"Je pense tout de suite à Samuel Paty": les confidences de la professeure menacée pour avoir utilisé une photo de Soprano dans son cours
Elle a dû déménager à la suite de ce que le procureur a qualifié de "fatwa numérique". L'affaire, révélée par Le Parisien, remonte à décembre 2020, dans un collège de Trappes (Yvelines), quand cette professeure de SVT (Sciences de la vie et de la Terre), âgée de 34 ans, travaille en cours avec ses élèves sur l'évolution de l'homme. Dans un document sur le sujet, elle utilise la photo du rappeur Soprano pour illustrer l'Homo sapiens, soit l'homme moderne.
L'enseignante explique sur BFMTV avoir choisi cet artiste "pour deux raisons. La première parce que c'est un chanteur que j'admire", déclare-t-elle. Elle fait aussi ce choix "à la suite d'une réflexion en 2015 d'un élève qui effectivement s'était plaint de ne voir que des personnages blancs dans les cours et dans les manuels scolaires".

"Je pense tout de suite à Samuel Paty"
Quelques semaines après ce cours, un parent d'élève publie un morceau du document sur les réseaux sociaux, accompagné de ce commentaire: "y a rien qui vous choque ?" et "éducation nationale de merde", taxant la représentation de raciste et appelant à partager sa publication. La professeure est alors convoquée par le chef d'établissement qui ne la soutient pas, voire l'accable selon elle.
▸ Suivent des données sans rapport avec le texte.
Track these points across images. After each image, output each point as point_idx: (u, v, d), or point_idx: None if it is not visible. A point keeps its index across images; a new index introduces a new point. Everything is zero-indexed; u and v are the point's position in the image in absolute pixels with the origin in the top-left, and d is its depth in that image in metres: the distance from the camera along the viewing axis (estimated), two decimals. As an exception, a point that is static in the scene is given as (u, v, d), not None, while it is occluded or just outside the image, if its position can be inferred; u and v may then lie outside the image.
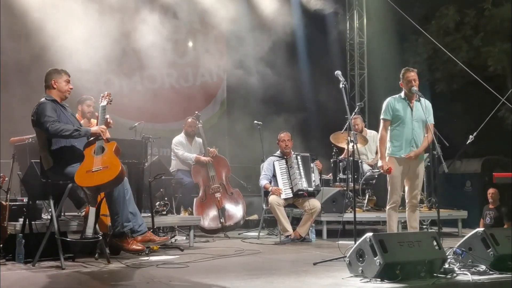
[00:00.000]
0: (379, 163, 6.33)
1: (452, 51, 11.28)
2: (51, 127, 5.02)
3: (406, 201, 6.28)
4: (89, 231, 5.27)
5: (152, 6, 9.47)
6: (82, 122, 6.39)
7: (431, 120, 6.22)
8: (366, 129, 9.38)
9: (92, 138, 5.23)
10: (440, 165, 6.11)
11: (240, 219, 8.17)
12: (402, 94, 6.25)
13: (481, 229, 5.00)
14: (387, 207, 6.22)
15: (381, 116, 6.31)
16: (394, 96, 6.29)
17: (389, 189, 6.19)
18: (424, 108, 6.11)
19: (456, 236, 8.04)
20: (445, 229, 8.57)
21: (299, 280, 4.51)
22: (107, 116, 5.48)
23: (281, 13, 10.73)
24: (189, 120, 8.66)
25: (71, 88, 5.47)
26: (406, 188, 6.26)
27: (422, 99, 6.14)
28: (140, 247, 5.24)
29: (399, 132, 6.17)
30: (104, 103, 5.56)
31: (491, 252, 4.81)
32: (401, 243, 4.50)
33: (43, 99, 5.31)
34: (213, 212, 8.03)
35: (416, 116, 6.16)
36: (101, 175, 4.93)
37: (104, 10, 8.86)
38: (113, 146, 5.23)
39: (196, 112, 8.61)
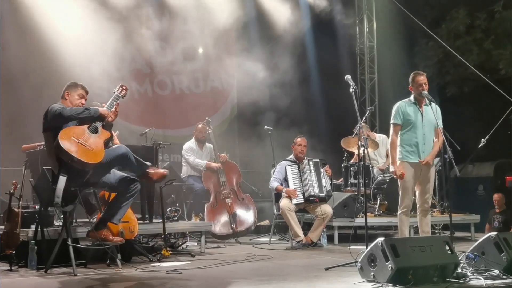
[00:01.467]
0: (391, 168, 6.30)
1: (462, 55, 11.25)
2: (64, 111, 5.04)
3: (418, 205, 6.25)
4: None
5: (162, 13, 9.52)
6: None
7: (440, 124, 6.19)
8: (374, 133, 9.36)
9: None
10: (451, 169, 6.07)
11: (251, 225, 8.18)
12: (412, 98, 6.23)
13: (494, 233, 4.96)
14: (399, 212, 6.20)
15: (391, 121, 6.29)
16: (404, 100, 6.28)
17: (400, 194, 6.17)
18: (434, 112, 6.09)
19: (469, 241, 7.99)
20: (458, 234, 8.52)
21: (311, 286, 4.50)
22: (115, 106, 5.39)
23: (291, 18, 10.74)
24: (199, 126, 8.68)
25: (82, 104, 5.48)
26: (417, 193, 6.24)
27: (432, 103, 6.12)
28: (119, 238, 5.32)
29: (410, 137, 6.15)
30: (118, 92, 5.53)
31: (505, 257, 4.77)
32: (413, 247, 4.48)
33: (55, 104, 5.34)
34: (224, 218, 8.04)
35: (426, 120, 6.15)
36: (83, 151, 4.88)
37: (114, 17, 8.94)
38: (106, 135, 5.17)
39: (207, 118, 8.63)
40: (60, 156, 4.98)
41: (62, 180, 5.01)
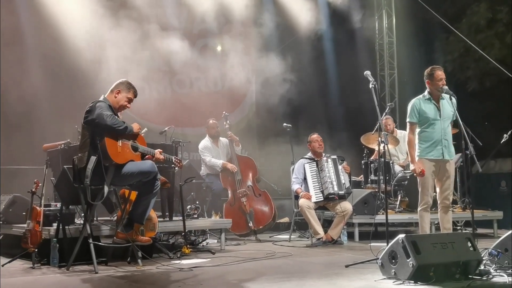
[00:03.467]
0: (411, 167, 6.24)
1: (484, 49, 11.13)
2: (108, 119, 5.11)
3: (438, 202, 6.19)
4: None
5: (180, 12, 9.55)
6: None
7: (454, 117, 6.13)
8: (396, 129, 9.30)
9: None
10: (473, 165, 6.00)
11: (268, 221, 8.17)
12: (426, 93, 6.14)
13: (517, 229, 4.90)
14: (419, 209, 6.14)
15: (408, 119, 6.20)
16: (418, 97, 6.18)
17: (420, 190, 6.12)
18: (452, 105, 6.03)
19: (492, 237, 7.92)
20: (480, 230, 8.42)
21: (331, 283, 4.48)
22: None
23: (309, 14, 10.71)
24: (210, 121, 8.68)
25: (128, 107, 5.55)
26: (438, 189, 6.18)
27: (447, 95, 6.04)
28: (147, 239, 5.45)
29: (428, 133, 6.06)
30: (174, 161, 5.84)
31: (528, 253, 4.72)
32: (435, 244, 4.45)
33: (100, 99, 5.39)
34: (242, 216, 8.04)
35: (444, 115, 6.07)
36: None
37: (134, 16, 9.00)
38: (137, 158, 5.46)
39: (224, 112, 8.63)
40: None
41: (93, 159, 5.12)
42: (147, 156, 5.57)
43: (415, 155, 6.11)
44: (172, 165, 5.97)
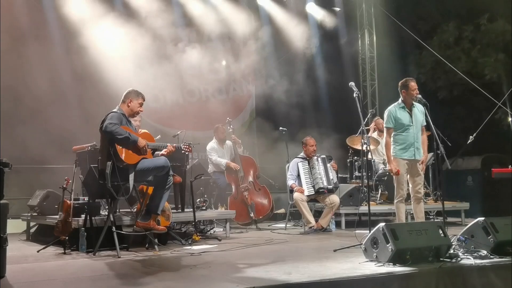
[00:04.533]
0: (387, 167, 6.26)
1: (452, 62, 11.15)
2: (109, 127, 5.10)
3: (411, 195, 6.21)
4: None
5: (190, 31, 9.57)
6: None
7: (425, 121, 6.15)
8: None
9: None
10: (443, 163, 6.00)
11: (267, 212, 8.15)
12: (400, 101, 6.13)
13: (482, 218, 4.90)
14: (395, 201, 6.15)
15: (385, 125, 6.24)
16: (393, 105, 6.18)
17: (395, 185, 6.14)
18: (421, 112, 6.06)
19: (460, 225, 7.91)
20: (450, 219, 8.40)
21: (321, 265, 4.48)
22: (163, 152, 5.59)
23: (301, 33, 10.73)
24: (220, 127, 8.66)
25: (141, 111, 5.56)
26: (410, 184, 6.19)
27: (419, 105, 6.06)
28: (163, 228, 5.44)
29: (402, 137, 6.09)
30: (183, 146, 5.80)
31: (491, 239, 4.73)
32: (411, 231, 4.45)
33: (115, 110, 5.40)
34: (244, 208, 8.04)
35: (415, 121, 6.09)
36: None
37: (150, 35, 9.02)
38: (149, 154, 5.47)
39: (228, 118, 8.63)
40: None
41: (109, 165, 5.15)
42: (161, 153, 5.56)
43: (391, 155, 6.12)
44: (182, 151, 5.91)
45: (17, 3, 8.51)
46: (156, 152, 5.64)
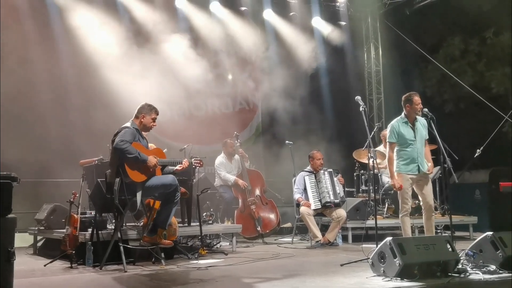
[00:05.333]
0: (391, 182, 6.22)
1: (458, 76, 11.15)
2: (120, 144, 5.12)
3: (423, 207, 6.16)
4: None
5: (196, 45, 9.63)
6: None
7: (426, 136, 6.13)
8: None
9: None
10: (450, 176, 5.98)
11: (274, 226, 8.13)
12: (403, 116, 6.10)
13: (490, 233, 4.87)
14: (400, 215, 6.11)
15: (387, 140, 6.19)
16: (396, 119, 6.15)
17: (400, 200, 6.11)
18: (424, 128, 6.05)
19: (468, 240, 7.85)
20: (458, 233, 8.35)
21: (328, 280, 4.46)
22: (178, 167, 5.64)
23: (307, 46, 10.78)
24: (229, 141, 8.69)
25: (154, 125, 5.58)
26: (420, 198, 6.16)
27: (422, 118, 6.06)
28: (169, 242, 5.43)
29: (405, 152, 6.05)
30: (195, 162, 5.83)
31: (500, 254, 4.69)
32: (418, 246, 4.43)
33: (128, 124, 5.42)
34: (251, 222, 8.02)
35: (418, 135, 6.06)
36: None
37: (157, 50, 9.10)
38: (158, 171, 5.49)
39: (236, 132, 8.65)
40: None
41: (117, 181, 5.17)
42: (175, 168, 5.57)
43: (394, 170, 6.09)
44: (193, 166, 5.93)
45: (24, 14, 8.58)
46: (170, 168, 5.64)
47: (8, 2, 8.25)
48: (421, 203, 6.19)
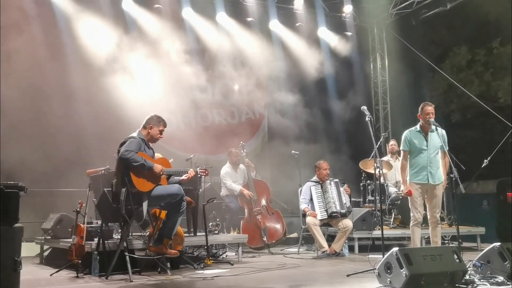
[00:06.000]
0: (401, 188, 6.26)
1: (465, 86, 11.14)
2: (125, 154, 5.16)
3: (428, 219, 6.15)
4: None
5: (203, 57, 9.68)
6: None
7: (447, 146, 6.12)
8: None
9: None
10: (458, 187, 5.95)
11: (280, 237, 8.11)
12: (418, 126, 6.20)
13: (498, 243, 4.83)
14: (411, 224, 6.15)
15: (401, 148, 6.34)
16: (410, 129, 6.25)
17: (411, 209, 6.12)
18: (440, 137, 6.04)
19: (476, 250, 7.79)
20: (465, 244, 8.28)
21: (335, 290, 4.45)
22: (184, 177, 5.65)
23: (313, 57, 10.82)
24: (233, 150, 8.70)
25: (161, 137, 5.62)
26: (428, 208, 6.15)
27: (439, 129, 6.06)
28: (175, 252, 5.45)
29: (416, 160, 6.13)
30: (200, 171, 5.83)
31: (508, 265, 4.66)
32: (425, 256, 4.40)
33: (135, 134, 5.46)
34: (257, 231, 8.00)
35: (431, 145, 6.10)
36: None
37: (165, 62, 9.17)
38: (164, 181, 5.54)
39: (242, 142, 8.66)
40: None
41: (123, 191, 5.19)
42: (181, 178, 5.59)
43: (406, 178, 6.11)
44: (199, 175, 5.94)
45: (32, 21, 8.67)
46: (176, 178, 5.66)
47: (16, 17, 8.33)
48: (427, 213, 6.17)
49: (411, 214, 6.11)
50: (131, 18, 9.60)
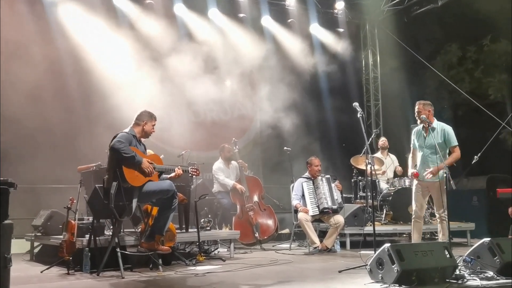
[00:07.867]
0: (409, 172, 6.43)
1: (456, 83, 11.20)
2: (117, 144, 5.16)
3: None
4: None
5: (195, 54, 9.64)
6: None
7: (452, 142, 6.13)
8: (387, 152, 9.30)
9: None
10: (448, 183, 5.99)
11: (272, 232, 8.12)
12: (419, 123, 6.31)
13: (488, 239, 4.87)
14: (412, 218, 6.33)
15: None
16: (418, 126, 6.35)
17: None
18: (441, 135, 6.07)
19: (466, 246, 7.85)
20: (455, 240, 8.36)
21: (326, 286, 4.45)
22: (172, 174, 5.64)
23: (306, 54, 10.82)
24: (226, 146, 8.69)
25: (153, 131, 5.66)
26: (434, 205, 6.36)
27: (439, 126, 6.11)
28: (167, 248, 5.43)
29: (418, 157, 6.29)
30: (190, 170, 5.79)
31: (498, 260, 4.68)
32: (416, 252, 4.42)
33: (126, 130, 5.44)
34: (248, 228, 8.01)
35: (428, 143, 6.14)
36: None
37: (156, 57, 9.13)
38: (155, 177, 5.50)
39: (234, 139, 8.65)
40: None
41: (114, 185, 5.15)
42: (169, 176, 5.59)
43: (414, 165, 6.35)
44: (190, 174, 5.92)
45: (25, 26, 8.61)
46: (164, 175, 5.65)
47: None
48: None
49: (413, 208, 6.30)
50: (123, 13, 9.54)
"Vous avez mis un homme noir à côté d'un singe, votre cours est raciste'', lui aurait-il déclaré.
"Il me dit que cela a été diffusé sur les réseaux sociaux. Au moment où il me dit ça, au fond de moi je m'effondre, parce que quand il me dit 'réseaux sociaux', je pense tout de suite à Samuel Paty, et je me dis que c'est mon tour", déclare-t-elle.
Le meurtre de Samuel Paty, professeur d'histoire, en octobre 2020 a profondément choqué le personnel enseignant. Il avait été décapité par un jeune islamiste à la suite d'une campagne de dénigrement sur les réseaux sociaux, pour avoir montré en classe des caricatures de Mahomet.
"Fatwa numérique"
D'après Le Parisien, le parent d'élève a fini par retirer sa publication le 1er février, et écrit "qu'après avoir discuté avec l’enseignante, il s’agit d’un malentendu, une grande maladresse de sa part. Charmante, elle s’est platement excusée." Mais le mal est fait pour la professeure qui continue d'enseigner, mais a changé de région.
L'auteur de la publication a été jugé le 15 novembre, écrit le quotidien, et condamné à six mois de prison ferme. Lors de l'audience, le procureur a qualifié les faits de "fatwa numérique".
De son côté, l'Académie de Versailles déclare avoir pris l'affaire très au sérieux. Elle rappelle avoir pris en charge les frais d'avocat de l'enseignante, lui avoir accordé la protection fonctionnelle, et assure mettre tout en oeuvre pour qu'elle obtienne l'affectation qu'elle souhaite à la prochaine rentrée scolaire.